South Africans will also be paying an extra 80,5 cents a litre for petrol.
He said the general fuel levy was going up by 30,5 cents a litre from 1 April and that the RAF Levy would increase by 50c a litre.
Nene said the fund was in the red to the tune of R98 million and that the extra money would help it clear its claims backlog.
Sin Taxes
– A quart of beer is going up by 15,5 cents
– A bottle of wine will cost 15 cents more
– Sparkling wine lovers will fork out an extra 48 cents per bottle
– Whisky tipplers will pay R3,77 more per bottle
– Smokers will be burning up an extra 82 cents for every pack they consume.
The minister said our projected growth for 2015 was two percent, down from 2,5 percent indicated in October. He expected it to rise to three percent in 2017.
He added that global economic growth is expected to remain sluggish with a 3,6 percent growth expected in the US this year. Europe however, remains weak.
“Electricity constraints hold back growth in manufacturing and mining. A consolidated deficit of 3,9 percent of GDP is projected for 2015/16 falling to 2,5 percent in 2017/18.”
The budget for spending on catering, entertainment and venues is set to decline by eight percent a year, while travel and subsistence will be cut back by 4 percent a year.
Nene said special economic zones would be allocated R3,5 billion over the medium term, mainly for infrastructure development.
“Unemployment remains our single greatest economic and social challenge.”
As of 1 April, pension, war veterans, disability and care grants are set to increase by R60 to R1,410.
Child support grants will increase to R330.
Foster care grants will increase by R30 to R860.
Nene declared that around R640 billion would be allocated to basic education over the next three years.
“Under Angie Motshekga’s oversight, personnel planning for schools are currently under review, to ensure that learner-teacher ratios are maintained at appropriate levels. The number of qualified teachers entering the public service is projected to increase from 8 227 in 2012/13 to 10 200 in 2017/18.”

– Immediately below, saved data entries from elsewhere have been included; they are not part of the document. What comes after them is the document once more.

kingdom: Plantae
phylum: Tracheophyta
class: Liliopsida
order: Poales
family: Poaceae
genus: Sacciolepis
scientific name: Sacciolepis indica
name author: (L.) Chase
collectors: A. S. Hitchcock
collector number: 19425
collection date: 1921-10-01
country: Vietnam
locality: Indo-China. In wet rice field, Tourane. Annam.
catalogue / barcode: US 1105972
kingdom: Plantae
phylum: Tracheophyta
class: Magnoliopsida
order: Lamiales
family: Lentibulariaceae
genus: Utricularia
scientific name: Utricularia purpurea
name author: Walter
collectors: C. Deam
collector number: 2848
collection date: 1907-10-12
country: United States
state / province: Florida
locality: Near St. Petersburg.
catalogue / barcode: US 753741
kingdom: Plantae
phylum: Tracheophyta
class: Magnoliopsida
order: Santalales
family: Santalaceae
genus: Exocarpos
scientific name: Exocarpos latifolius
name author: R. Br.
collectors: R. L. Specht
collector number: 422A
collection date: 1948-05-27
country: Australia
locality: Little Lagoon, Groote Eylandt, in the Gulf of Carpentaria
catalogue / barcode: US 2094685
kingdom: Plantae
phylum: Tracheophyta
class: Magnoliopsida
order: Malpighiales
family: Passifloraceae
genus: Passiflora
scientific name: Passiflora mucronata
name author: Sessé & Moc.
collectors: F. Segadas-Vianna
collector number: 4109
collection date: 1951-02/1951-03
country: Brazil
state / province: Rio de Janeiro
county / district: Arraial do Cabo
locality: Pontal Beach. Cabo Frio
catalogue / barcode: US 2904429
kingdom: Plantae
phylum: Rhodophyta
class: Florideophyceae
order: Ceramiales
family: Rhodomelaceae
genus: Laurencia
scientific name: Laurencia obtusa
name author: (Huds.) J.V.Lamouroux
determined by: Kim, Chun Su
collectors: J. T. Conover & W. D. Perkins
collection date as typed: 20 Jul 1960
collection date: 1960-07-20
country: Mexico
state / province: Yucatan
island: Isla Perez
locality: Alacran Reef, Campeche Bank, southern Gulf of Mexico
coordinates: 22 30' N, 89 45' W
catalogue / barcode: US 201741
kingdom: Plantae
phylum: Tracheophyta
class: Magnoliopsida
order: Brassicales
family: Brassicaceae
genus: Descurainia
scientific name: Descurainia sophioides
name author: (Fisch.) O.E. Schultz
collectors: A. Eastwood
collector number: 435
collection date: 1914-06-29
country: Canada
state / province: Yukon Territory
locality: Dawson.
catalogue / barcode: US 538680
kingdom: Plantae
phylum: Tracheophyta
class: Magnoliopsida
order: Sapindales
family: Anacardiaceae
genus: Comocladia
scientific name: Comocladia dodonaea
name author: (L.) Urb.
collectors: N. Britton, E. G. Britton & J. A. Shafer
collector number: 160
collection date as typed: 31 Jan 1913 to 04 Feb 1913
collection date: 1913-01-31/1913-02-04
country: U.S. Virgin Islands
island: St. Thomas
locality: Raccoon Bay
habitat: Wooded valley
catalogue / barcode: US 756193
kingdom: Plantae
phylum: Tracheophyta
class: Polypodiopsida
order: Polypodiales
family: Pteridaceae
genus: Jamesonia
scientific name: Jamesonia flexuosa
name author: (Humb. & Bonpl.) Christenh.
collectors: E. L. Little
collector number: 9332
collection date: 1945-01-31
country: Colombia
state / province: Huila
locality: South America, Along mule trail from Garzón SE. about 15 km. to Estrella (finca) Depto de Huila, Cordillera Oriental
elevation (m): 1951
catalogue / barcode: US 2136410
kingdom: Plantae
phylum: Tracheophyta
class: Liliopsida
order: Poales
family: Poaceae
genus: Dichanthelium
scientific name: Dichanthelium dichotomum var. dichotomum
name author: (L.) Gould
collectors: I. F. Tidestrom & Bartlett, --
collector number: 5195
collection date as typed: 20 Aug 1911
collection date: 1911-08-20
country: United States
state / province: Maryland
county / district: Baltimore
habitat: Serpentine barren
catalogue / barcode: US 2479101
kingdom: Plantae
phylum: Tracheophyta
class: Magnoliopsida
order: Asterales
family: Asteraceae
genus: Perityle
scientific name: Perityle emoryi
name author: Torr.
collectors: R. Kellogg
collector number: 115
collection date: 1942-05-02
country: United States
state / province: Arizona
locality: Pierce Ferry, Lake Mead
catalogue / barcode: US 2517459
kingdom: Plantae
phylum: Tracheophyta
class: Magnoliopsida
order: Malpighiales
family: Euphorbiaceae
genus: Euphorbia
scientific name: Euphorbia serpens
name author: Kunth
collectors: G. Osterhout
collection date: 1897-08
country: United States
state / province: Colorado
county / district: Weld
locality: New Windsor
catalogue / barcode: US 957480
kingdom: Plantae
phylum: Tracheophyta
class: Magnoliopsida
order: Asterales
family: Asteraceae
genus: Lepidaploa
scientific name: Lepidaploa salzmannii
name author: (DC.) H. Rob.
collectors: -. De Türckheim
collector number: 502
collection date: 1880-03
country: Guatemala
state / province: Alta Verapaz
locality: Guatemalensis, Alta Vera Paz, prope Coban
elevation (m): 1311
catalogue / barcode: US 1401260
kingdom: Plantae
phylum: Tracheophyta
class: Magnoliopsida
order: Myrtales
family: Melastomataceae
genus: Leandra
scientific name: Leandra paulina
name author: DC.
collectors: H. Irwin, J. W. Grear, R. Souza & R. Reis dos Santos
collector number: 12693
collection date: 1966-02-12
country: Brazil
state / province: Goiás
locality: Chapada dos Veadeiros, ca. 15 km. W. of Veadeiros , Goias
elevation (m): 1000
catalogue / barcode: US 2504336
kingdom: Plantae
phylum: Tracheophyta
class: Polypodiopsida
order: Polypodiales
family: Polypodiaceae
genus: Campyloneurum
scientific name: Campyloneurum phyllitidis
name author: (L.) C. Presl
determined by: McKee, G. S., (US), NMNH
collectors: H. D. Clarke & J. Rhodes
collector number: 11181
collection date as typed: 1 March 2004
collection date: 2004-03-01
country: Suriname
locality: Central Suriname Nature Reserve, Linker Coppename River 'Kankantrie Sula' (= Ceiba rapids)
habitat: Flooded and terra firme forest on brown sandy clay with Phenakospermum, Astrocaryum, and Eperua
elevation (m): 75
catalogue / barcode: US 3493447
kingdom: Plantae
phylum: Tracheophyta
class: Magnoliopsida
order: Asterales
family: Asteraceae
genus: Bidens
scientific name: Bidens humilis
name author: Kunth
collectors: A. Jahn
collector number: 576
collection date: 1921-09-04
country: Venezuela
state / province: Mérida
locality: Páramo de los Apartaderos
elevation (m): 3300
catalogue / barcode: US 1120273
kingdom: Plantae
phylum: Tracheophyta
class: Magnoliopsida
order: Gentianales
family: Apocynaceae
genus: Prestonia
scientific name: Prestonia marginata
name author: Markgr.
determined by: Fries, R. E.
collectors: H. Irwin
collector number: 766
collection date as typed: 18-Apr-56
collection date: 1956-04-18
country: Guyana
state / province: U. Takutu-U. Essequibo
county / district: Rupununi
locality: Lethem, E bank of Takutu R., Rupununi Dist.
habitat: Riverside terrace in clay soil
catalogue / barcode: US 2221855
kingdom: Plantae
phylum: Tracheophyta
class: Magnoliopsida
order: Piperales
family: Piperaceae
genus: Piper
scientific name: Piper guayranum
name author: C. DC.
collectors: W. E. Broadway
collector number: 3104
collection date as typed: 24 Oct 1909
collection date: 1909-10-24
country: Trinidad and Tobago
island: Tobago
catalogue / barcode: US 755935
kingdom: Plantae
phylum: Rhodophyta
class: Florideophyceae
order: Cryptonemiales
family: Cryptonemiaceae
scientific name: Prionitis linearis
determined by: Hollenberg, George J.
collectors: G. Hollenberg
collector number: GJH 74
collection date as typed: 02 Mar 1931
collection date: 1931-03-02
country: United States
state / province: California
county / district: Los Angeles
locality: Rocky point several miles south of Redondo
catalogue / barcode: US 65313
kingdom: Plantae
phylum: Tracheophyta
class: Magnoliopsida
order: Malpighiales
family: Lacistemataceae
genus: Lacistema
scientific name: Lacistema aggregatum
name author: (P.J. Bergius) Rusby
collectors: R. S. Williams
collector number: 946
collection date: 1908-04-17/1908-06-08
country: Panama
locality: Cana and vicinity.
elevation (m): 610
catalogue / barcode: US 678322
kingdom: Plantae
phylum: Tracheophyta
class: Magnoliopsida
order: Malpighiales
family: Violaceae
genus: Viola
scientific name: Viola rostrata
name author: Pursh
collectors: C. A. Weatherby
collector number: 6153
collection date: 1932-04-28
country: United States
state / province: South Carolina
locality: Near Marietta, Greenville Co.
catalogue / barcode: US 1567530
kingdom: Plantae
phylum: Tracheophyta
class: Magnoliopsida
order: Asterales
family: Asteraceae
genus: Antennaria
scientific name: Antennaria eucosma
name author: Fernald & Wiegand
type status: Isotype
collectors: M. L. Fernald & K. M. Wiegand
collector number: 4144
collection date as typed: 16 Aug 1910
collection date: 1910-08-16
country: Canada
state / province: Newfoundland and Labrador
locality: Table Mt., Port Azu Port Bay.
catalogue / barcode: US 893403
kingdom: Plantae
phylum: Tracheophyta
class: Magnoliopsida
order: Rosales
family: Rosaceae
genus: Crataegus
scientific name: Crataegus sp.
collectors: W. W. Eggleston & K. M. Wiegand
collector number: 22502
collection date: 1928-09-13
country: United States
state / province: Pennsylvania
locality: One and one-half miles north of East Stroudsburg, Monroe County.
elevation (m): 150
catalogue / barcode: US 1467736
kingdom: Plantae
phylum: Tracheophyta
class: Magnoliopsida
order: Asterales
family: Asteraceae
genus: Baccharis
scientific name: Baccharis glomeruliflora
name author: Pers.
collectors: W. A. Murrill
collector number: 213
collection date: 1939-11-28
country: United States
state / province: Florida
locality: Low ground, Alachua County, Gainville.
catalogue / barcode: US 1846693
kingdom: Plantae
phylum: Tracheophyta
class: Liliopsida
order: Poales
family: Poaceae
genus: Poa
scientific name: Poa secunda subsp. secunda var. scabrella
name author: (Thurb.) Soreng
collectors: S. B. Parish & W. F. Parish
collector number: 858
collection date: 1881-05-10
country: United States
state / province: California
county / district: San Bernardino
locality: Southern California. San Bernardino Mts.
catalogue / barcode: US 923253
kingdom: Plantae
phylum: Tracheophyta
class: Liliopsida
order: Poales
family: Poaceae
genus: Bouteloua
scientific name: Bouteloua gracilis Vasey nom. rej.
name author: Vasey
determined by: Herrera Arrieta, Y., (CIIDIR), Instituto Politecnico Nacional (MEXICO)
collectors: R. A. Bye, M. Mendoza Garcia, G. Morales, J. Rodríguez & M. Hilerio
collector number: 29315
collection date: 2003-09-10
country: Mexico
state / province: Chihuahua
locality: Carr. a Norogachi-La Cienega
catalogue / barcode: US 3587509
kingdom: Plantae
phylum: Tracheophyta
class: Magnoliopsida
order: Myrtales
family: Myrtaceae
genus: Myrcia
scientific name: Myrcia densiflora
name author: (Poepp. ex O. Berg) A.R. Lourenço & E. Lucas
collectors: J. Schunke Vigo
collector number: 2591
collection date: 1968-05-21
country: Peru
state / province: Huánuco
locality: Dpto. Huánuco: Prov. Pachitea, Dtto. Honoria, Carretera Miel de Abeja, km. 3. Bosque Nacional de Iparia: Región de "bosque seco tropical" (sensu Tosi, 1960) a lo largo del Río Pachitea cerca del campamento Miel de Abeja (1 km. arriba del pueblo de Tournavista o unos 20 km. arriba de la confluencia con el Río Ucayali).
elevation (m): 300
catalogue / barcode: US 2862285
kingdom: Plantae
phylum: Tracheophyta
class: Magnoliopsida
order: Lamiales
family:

He said the school infrastructure backlogs programme would be allocated R7,4 billion for the replacement of over 500 unsafe or poorly constructed schools. The funds would also be used to address water, sanitation and electricity needs.
In recent weeks there had been much discussion around the National Student Financial Aid Scheme (Nsfas).
Students at the Tshwane University of Technology demonstrated over funding two weeks ago.
“We are mindful of the pressures on student financing at our higher education institutions. The National Student Financial Aid Scheme is projected to spend R11,9 billion in 2017/18, up from R9,2 billion in 2014/15.”
Nene added that this would support a further increase in university enrolments and in technical and vocational colleges.
There is also tax break for small business and this is aimed at helping businesses with an annual turnover with less than R1 million.
Those with a turnover of less than R350,000 wouldn’t pay tax and the maximum rate’s been halved from six to three percent.
South African Revenue Services is setting up small business desks at its offices to help small business owners comply with tax requirements. For some, lower tranfer duties on property and new rates will mean no transfer duties would be paid on properties that sell for less than R750, 000, but for properties that sell for more than R2,5 million, the rate would increase.
Meanwhile, budget allocation for provinces has seen KZN receiving more chunk, as opposed to Gauteng and Cape Town, the two major cities.